Saved entries

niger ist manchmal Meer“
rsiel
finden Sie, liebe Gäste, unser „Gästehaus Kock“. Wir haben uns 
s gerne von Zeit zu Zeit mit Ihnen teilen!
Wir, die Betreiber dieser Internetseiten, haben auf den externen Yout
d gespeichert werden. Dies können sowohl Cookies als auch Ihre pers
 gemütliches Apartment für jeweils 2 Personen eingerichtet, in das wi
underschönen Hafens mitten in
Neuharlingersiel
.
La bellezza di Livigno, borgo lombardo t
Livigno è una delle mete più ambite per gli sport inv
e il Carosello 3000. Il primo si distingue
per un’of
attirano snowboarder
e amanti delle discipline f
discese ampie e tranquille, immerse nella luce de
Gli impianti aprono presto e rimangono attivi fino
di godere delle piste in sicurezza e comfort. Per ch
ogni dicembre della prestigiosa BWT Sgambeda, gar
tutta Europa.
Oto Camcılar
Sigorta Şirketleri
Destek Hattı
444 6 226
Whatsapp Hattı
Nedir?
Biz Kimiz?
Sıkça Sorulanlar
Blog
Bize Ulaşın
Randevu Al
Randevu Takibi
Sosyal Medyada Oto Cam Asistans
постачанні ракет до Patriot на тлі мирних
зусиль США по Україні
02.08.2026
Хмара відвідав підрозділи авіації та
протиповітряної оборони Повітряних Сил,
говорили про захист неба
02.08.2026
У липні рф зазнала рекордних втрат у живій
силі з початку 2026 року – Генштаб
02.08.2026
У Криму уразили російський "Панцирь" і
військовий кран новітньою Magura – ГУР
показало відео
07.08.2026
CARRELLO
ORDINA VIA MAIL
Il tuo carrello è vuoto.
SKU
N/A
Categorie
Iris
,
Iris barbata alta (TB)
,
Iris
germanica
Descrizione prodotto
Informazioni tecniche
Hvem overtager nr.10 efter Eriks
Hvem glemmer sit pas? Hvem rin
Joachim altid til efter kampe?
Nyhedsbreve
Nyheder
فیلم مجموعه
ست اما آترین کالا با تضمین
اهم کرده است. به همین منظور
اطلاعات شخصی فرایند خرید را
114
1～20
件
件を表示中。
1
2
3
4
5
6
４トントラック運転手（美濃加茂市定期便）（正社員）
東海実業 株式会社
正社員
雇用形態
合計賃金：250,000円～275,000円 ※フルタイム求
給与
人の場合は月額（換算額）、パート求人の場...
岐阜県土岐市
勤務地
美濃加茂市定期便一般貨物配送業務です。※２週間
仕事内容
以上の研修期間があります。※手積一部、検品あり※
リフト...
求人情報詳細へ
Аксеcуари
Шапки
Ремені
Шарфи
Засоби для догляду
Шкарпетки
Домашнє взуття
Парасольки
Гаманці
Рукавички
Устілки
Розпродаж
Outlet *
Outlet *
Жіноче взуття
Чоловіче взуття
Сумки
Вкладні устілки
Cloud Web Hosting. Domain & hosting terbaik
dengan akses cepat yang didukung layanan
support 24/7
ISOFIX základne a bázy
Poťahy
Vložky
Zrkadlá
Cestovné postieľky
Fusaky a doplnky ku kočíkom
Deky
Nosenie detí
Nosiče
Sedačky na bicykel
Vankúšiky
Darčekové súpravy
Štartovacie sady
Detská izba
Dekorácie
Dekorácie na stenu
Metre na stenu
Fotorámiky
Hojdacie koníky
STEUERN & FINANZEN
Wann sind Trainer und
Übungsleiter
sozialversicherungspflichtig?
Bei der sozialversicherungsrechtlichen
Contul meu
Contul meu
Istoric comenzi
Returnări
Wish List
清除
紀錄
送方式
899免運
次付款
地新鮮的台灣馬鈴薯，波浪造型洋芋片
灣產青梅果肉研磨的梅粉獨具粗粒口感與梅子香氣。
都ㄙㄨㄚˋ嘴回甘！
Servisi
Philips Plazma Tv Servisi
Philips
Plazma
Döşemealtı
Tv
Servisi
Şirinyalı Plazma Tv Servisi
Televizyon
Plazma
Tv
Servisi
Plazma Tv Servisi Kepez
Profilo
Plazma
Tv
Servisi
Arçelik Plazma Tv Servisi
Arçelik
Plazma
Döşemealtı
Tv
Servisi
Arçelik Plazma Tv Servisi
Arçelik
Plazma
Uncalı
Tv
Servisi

_Assignment:_
Using the data above, repeat exactly the lines that begin at the line with "tutta Europa." and end at the line with "sozialversicherungspflichtig?", both ends included.

_Your solution:_
tutta Europa.
Oto Camcılar
Sigorta Şirketleri
Destek Hattı
444 6 226
Whatsapp Hattı
Nedir?
Biz Kimiz?
Sıkça Sorulanlar
Blog
Bize Ulaşın
Randevu Al
Randevu Takibi
Sosyal Medyada Oto Cam Asistans
постачанні ракет до Patriot на тлі мирних
зусиль США по Україні
02.08.2026
Хмара відвідав підрозділи авіації та
протиповітряної оборони Повітряних Сил,
говорили про захист неба
02.08.2026
У липні рф зазнала рекордних втрат у живій
силі з початку 2026 року – Генштаб
02.08.2026
У Криму уразили російський "Панцирь" і
військовий кран новітньою Magura – ГУР
показало відео
07.08.2026
CARRELLO
ORDINA VIA MAIL
Il tuo carrello è vuoto.
SKU
N/A
Categorie
Iris
,
Iris barbata alta (TB)
,
Iris
germanica
Descrizione prodotto
Informazioni tecniche
Hvem overtager nr.10 efter Eriks
Hvem glemmer sit pas? Hvem rin
Joachim altid til efter kampe?
Nyhedsbreve
Nyheder
فیلم مجموعه
ست اما آترین کالا با تضمین
اهم کرده است. به همین منظور
اطلاعات شخصی فرایند خرید را
114
1～20
件
件を表示中。
1
2
3
4
5
6
４トントラック運転手（美濃加茂市定期便）（正社員）
東海実業 株式会社
正社員
雇用形態
合計賃金：250,000円～275,000円 ※フルタイム求
給与
人の場合は月額（換算額）、パート求人の場...
岐阜県土岐市
勤務地
美濃加茂市定期便一般貨物配送業務です。※２週間
仕事内容
以上の研修期間があります。※手積一部、検品あり※
リフト...
求人情報詳細へ
Аксеcуари
Шапки
Ремені
Шарфи
Засоби для догляду
Шкарпетки
Домашнє взуття
Парасольки
Гаманці
Рукавички
Устілки
Розпродаж
Outlet *
Outlet *
Жіноче взуття
Чоловіче взуття
Сумки
Вкладні устілки
Cloud Web Hosting. Domain & hosting terbaik
dengan akses cepat yang didukung layanan
support 24/7
ISOFIX základne a bázy
Poťahy
Vložky
Zrkadlá
Cestovné postieľky
Fusaky a doplnky ku kočíkom
Deky
Nosenie detí
Nosiče
Sedačky na bicykel
Vankúšiky
Darčekové súpravy
Štartovacie sady
Detská izba
Dekorácie
Dekorácie na stenu
Metre na stenu
Fotorámiky
Hojdacie koníky
STEUERN & FINANZEN
Wann sind Trainer und
Übungsleiter
sozialversicherungspflichtig?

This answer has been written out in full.